Uluslararası öğrenci sayılarına ilişkin verileri paylaşan Tufan, “Amerika’ya en çok öğrenci Çin’den geliyor. 200 binin üzerinde Çin uyruklu öğrenci var. Ardından 190 bin öğrenci ile Hindistan ikinci sırada yer alıyor. İlk 10’da Suudi Arabistan’a kadar var. Türkiye’den ise şu anda 8 bin 400 küsur öğrenci bulunuyor. Amerikalılar ise İtalya, Fransa ve Güney Kore gibi ülkelere gidiyorlar. Türkiye ise kendi bölgesi ve coğrafyasından öğrenci çeken bir ülke. Ancak hak ettiği yerde değil. Çok daha fazlasını çekebilecek durumda. Üniversitelerimizin uluslararasılaşma faaliyetleriyle bunun çok daha artacağını düşünüyorum. Nitekim küresel salgının neden olduğu ekonomik krizi iyi değerlendiren ülkeleri düşünürsek Türkiye’nin eğitimi birçok ülkeye göre çok daha iyi şartlarda ve nitelikli. Türkiye kendisini iyi tanıttığında önemli bir adres olacak. Amerika’da görüştüğümüz akademisyen ve öğrenciler tatil olarak ülkemizi çok iyi tanırlarken üniversiteler açısından tanınırlığımız pek yok. Yine de çok önemli üniversitelerimizin ikili iş birlikleri sayesinde tanıyan üniversiteler de var” diye konuştu.
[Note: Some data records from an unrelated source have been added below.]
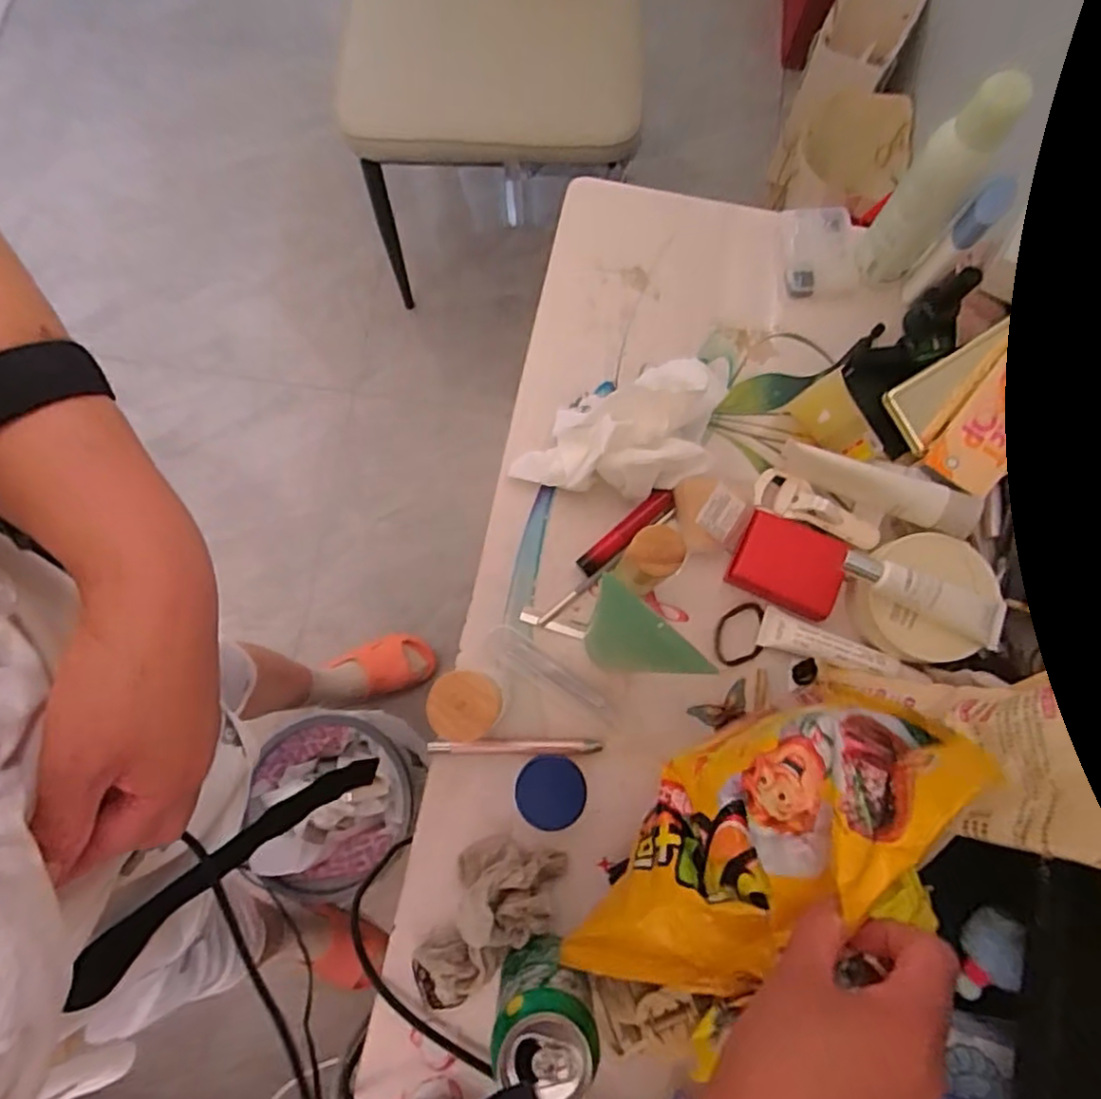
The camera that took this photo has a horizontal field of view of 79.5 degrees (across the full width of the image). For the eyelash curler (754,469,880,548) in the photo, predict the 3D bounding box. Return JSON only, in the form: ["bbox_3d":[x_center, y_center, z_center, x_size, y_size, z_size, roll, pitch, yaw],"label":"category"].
[{"bbox_3d":[0.215,-0.029,0.533,0.103,0.028,0.037,32,80,6],"label":"eyelash curler"}]

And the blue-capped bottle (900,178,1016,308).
[{"bbox_3d":[0.320,-0.242,0.529,0.023,0.120,0.024,43,82,8],"label":"blue-capped bottle"}]

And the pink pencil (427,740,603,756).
[{"bbox_3d":[-0.028,0.155,0.516,0.133,0.006,0.011,-1,78,0],"label":"pink pencil"}]

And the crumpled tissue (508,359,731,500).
[{"bbox_3d":[0.064,-0.096,0.538,0.197,0.052,0.105,-14,79,-3],"label":"crumpled tissue"}]

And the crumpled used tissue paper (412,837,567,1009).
[{"bbox_3d":[-0.047,0.273,0.474,0.073,0.041,0.127,24,80,5],"label":"crumpled used tissue paper"}]

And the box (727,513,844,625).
[{"bbox_3d":[0.191,0.012,0.532,0.084,0.027,0.063,24,80,5],"label":"box"}]

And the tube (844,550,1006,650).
[{"bbox_3d":[0.275,0.033,0.486,0.123,0.017,0.035,21,79,5],"label":"tube"}]

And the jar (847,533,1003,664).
[{"bbox_3d":[0.281,0.036,0.508,0.092,0.037,0.094,0,78,0],"label":"jar"}]

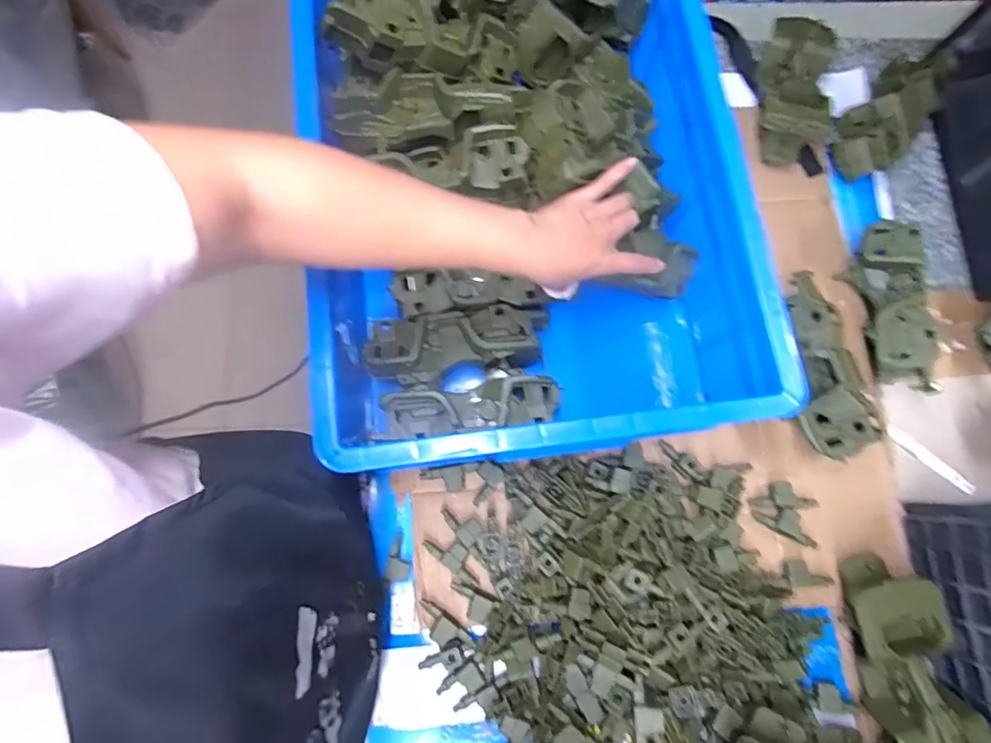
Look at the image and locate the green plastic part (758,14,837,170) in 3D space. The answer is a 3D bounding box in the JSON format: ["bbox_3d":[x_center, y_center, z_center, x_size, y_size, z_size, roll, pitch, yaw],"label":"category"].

Türkiye ve Amerika’nın eğitim ve Ar-Ge’ye bakışında ilk olarak istihdam açısından bir farklılık olduğunu söyleyen Tufan, “Amerika’da üretkenlik, yarışmacı sistem ve başarı odaklı ciddi bir koşuşturma var. Türkiye’de ise herhangi bir devlet ya da vakıf üniversitesinde özellikle kadro aldıktan sonra üretkenlik ve yarışmacılıkta bir takım düşüşler yaşanabiliyor. Ancak Amerika’da öyle bir şansınız yok. Diplomalı olmanız sizin sokakta yaşayan evsizlerden olmanızın önüne geçmiyor. Dolayısıyla bir pozisyon almış olmanız yeterli değil. Sürekli bir bütçenizin, projelerinizin ve yanınızda gelişen öğrencilerin olması gerekiyor. Bunu da üniversitenize göstermelisiniz. Çok stres altında çalışan akademisyenler var. Pandemi sürecinde bir takım ekonomik nedenlerle işten çıkarılanlar var. Özgeçmişinizde kendi kişiliğine ve çalışmalarınıza çokça yatırım yapmış olmanız gerekiyor. Bizde sonuca ulaşılamadığında ‘hayırlısı olsun elinden geleni yaptın’ denilir. Zafere değil sefere odaklanmış bir süreç vardır. Bu bir Anadolu kültürüdür. Bu rahatlama sağlayan güzel bir şey. Amerika’da ise 100 yıl öncesinde de yazılan sebep-sonuç ilişkisine dayandırılmış bir bakış açısı var. Başarısızsan bunun sebebi sensin” şeklinde konuştu.